Des supporters du PSG tiennent une banderole sur laquelle on peut lire « C’est la guerre ! » avant un match contre Marseille en 2018. Photo : GEOFFROY VAN DER HASSELT / AFP.

Il s’agit peut-être de la rivalité la plus célèbre de France, les batailles liées au football n’étant que la partie émergée de l’iceberg.

Le Paris Saint-Germain et l’Olympique de Marseille se disputent régulièrement le derby du « Classique », bien qu’ils soient situés aux deux extrémités du pays. Les deux clubs les plus titrés de France ont également des supporters dans tout le pays (le président Emmanuel Macron est un fan de longue date de Marseille, bien qu’il soit né à Amiens, dans le nord de la France).

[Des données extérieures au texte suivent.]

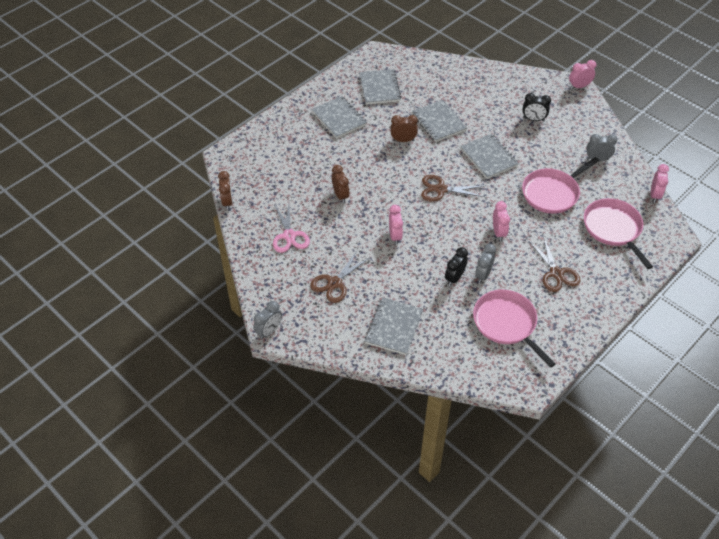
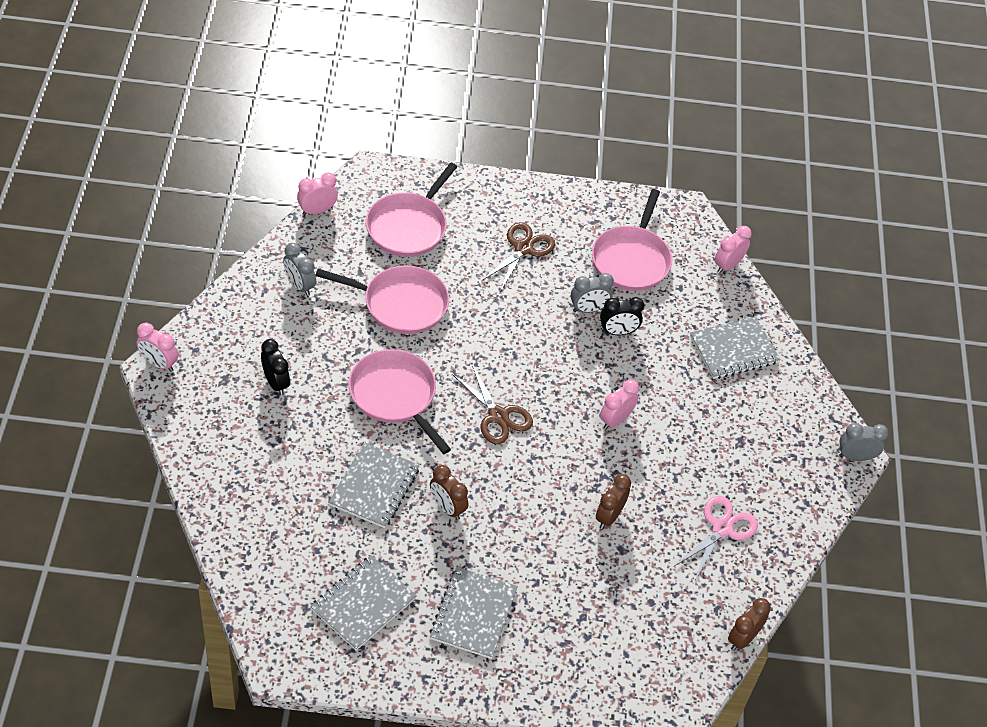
camera: 135 degrees left, 0 degrees up
brown scissors [310,250,371,303] -> none
grey notebook [460,134,519,179] -> pink pan [348,349,451,454]
pink clock [493,201,510,241] -> pink clock moved to [715,226,752,273]

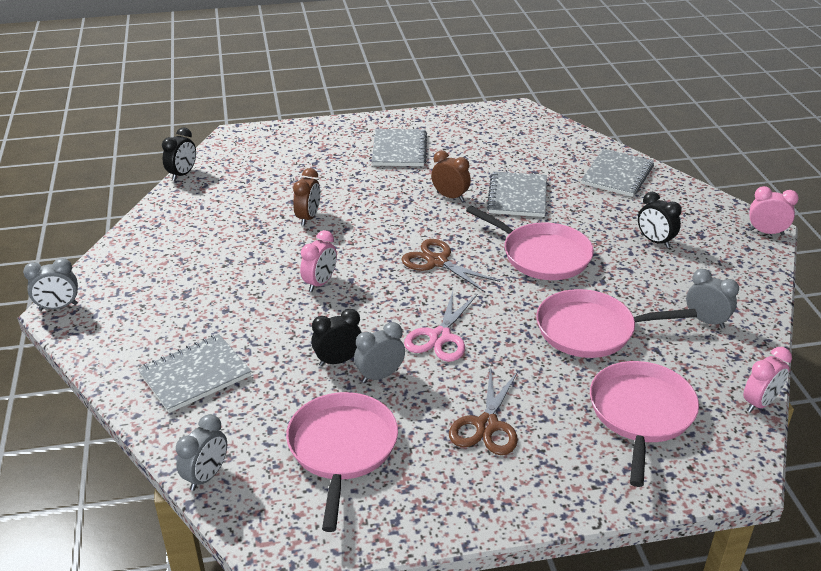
camera: 170 degrees right, 15 degrees down
grey notebook [310,555,417,650] -> grey notebook moved to [581,149,654,197]
pink scissors [674,496,758,580] -> pink scissors moved to [404,291,477,362]
pink clock [715,226,752,273] -> grey clock [176,414,227,491]
brown clock [728,598,771,651] -> black clock [162,128,196,181]

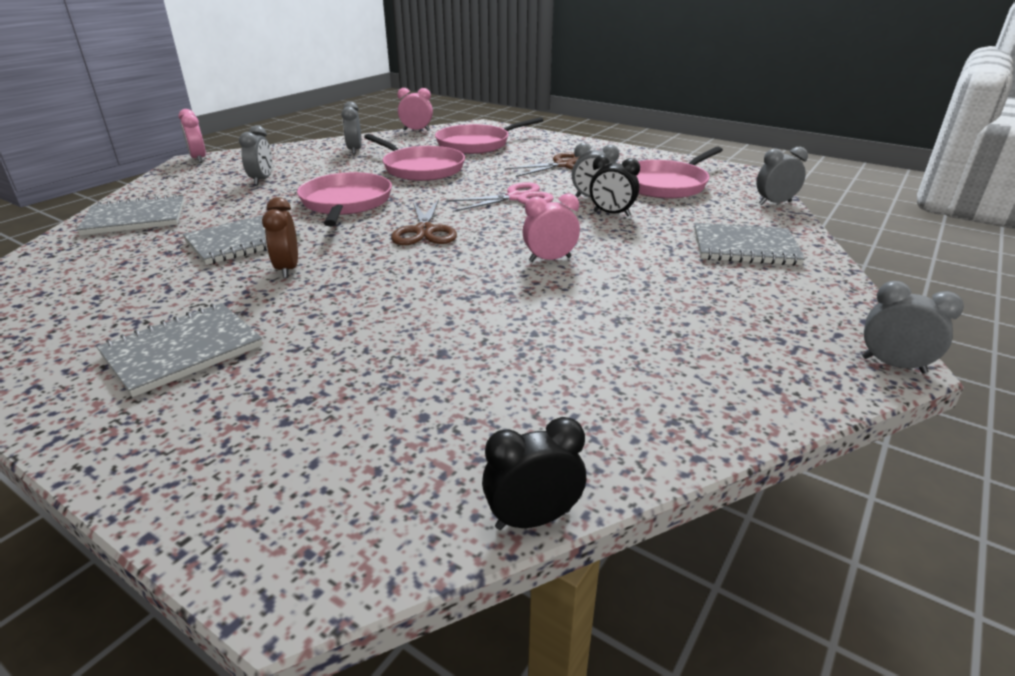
camera: 135 degrees left, 5 degrees down
brown clock [293,168,320,226] -> none
black clock [638,192,682,248] -> grey clock [239,125,272,185]

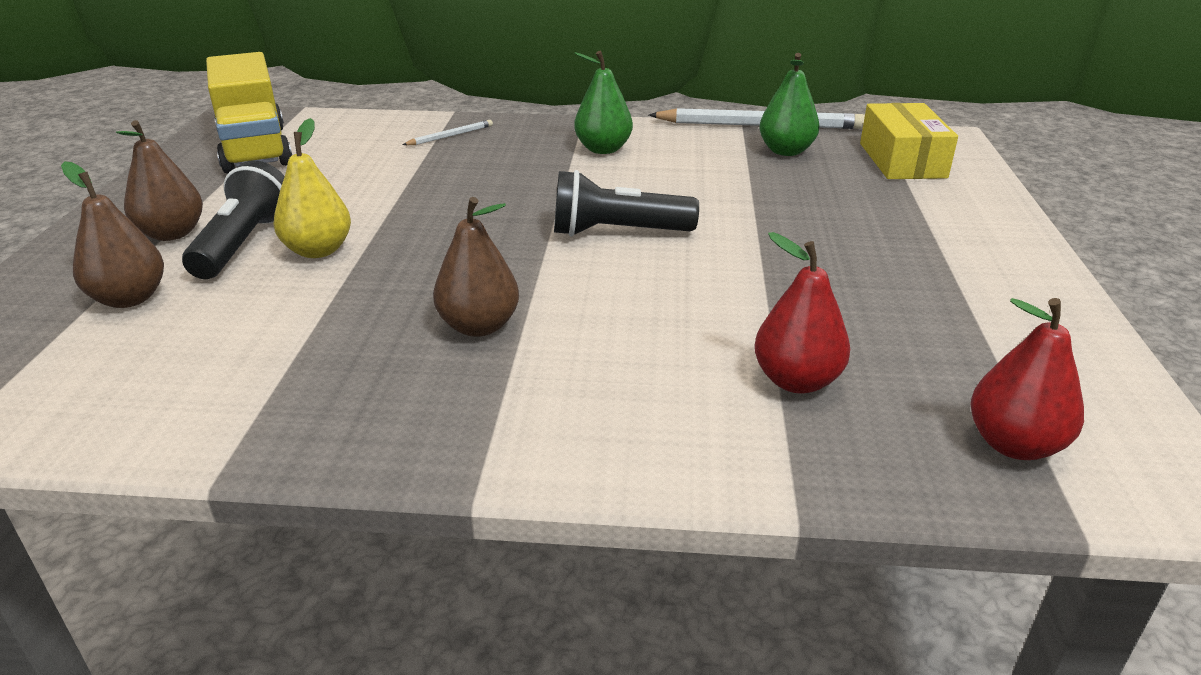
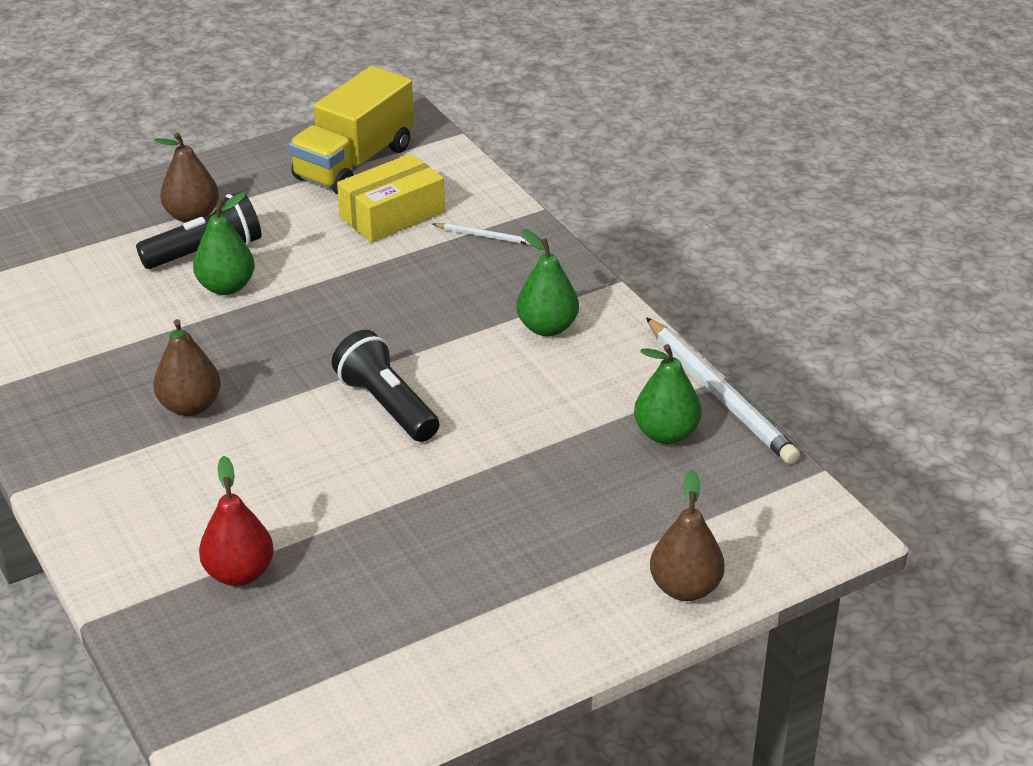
camera: 55 degrees right, 5 degrees up
brown pear [61,161,164,308] -> brown pear moved to [650,469,725,601]
yellow pear [274,118,351,258] -> green pear [193,192,255,295]
yellow box [860,103,958,179] -> yellow box moved to [337,154,445,242]
red pear [970,298,1084,460] -> none

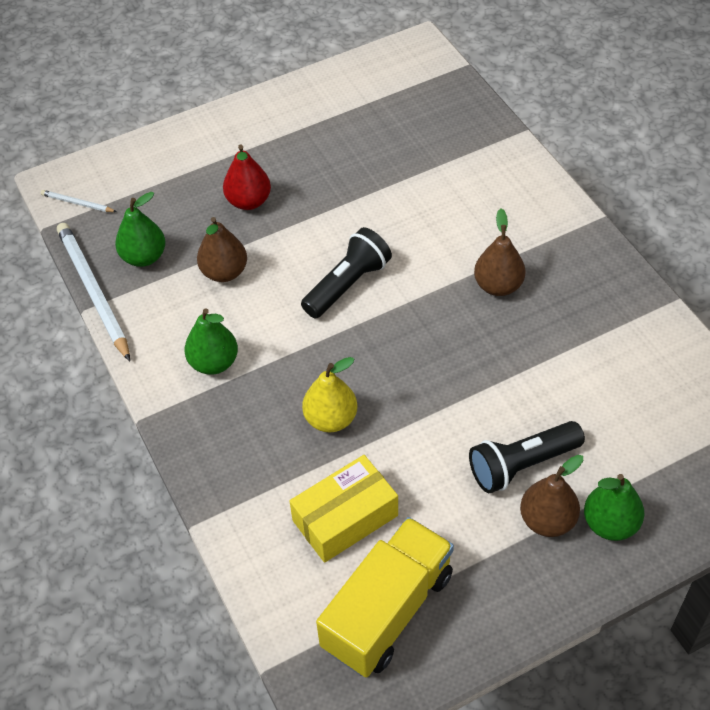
camera: 175 degrees left, 15 degrees up
green pear [193,192,255,295] -> green pear moved to [584,474,644,541]
red pear [199,456,274,586] -> red pear moved to [223,144,271,210]
black flashlight [331,330,439,442] -> black flashlight turned 105 degrees counterclockwise [301,227,392,318]
white pencil [433,223,531,245] -> white pencil moved to [41,190,117,212]
brown pear [650,469,725,601] -> brown pear moved to [197,217,247,282]
none -> yellow pear [302,357,357,432]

Mais la bataille culturelle est bien plus profonde – entre le nord et le sud, entre les deux plus grandes villes de France, entre la riche capitale et la ville portuaire ouvrière, entre les Parisiens chics et les Méditerranéens fougueux.

Ce conflit a également joué pendant la pandémie de Covid-19, Marseille devenant un symbole de révolte contre les mesures sanitaires décidées à Paris, et le microbiologiste local controversé Didier Raoult s’imposant comme un héros culte dans la ville méridionale.

Paris et, enfin, partout…

Le choc culturel entre Paris et Marseille pourrait être considéré comme une version extrême de la relation que la plupart des Français entretiennent avec la capitale.

« La méfiance à l’égard de Paris n’est pas l’exception, c’est la règle, mais les gens y prêtent plus d’attention lorsqu’elle se produit à Marseille, car elle correspond à leur vision du monde », déclarait l’an dernier à The Local Nicolas Maisetti, chercheur en sciences politiques à l’université Gustave Eiffel Paris-Est.

Dans d’autres régions du pays, les Parisiens sont souvent dépeints comme des snobs froids et inamicaux. Ce ressentiment a été exacerbé pendant la pandémie de Covid, car de nombreux habitants de la capitale se sont précipités dans leurs résidences secondaires du sud-ouest de la France.

Et si le reste de la France déteste Paris, il semble souvent que ce sentiment soit réciproque.

Lors de la finale de la Coupe de la Ligue 2008 entre le PSG et Lens, les supporters parisiens ont déployé une banderole sur laquelle on pouvait lire : « Pédophiles, chômeurs, consanguins : bienvenue chez les Ch’tis », en référence au film à succès Bienvenue chez les Ch’tis qui venait de sortir.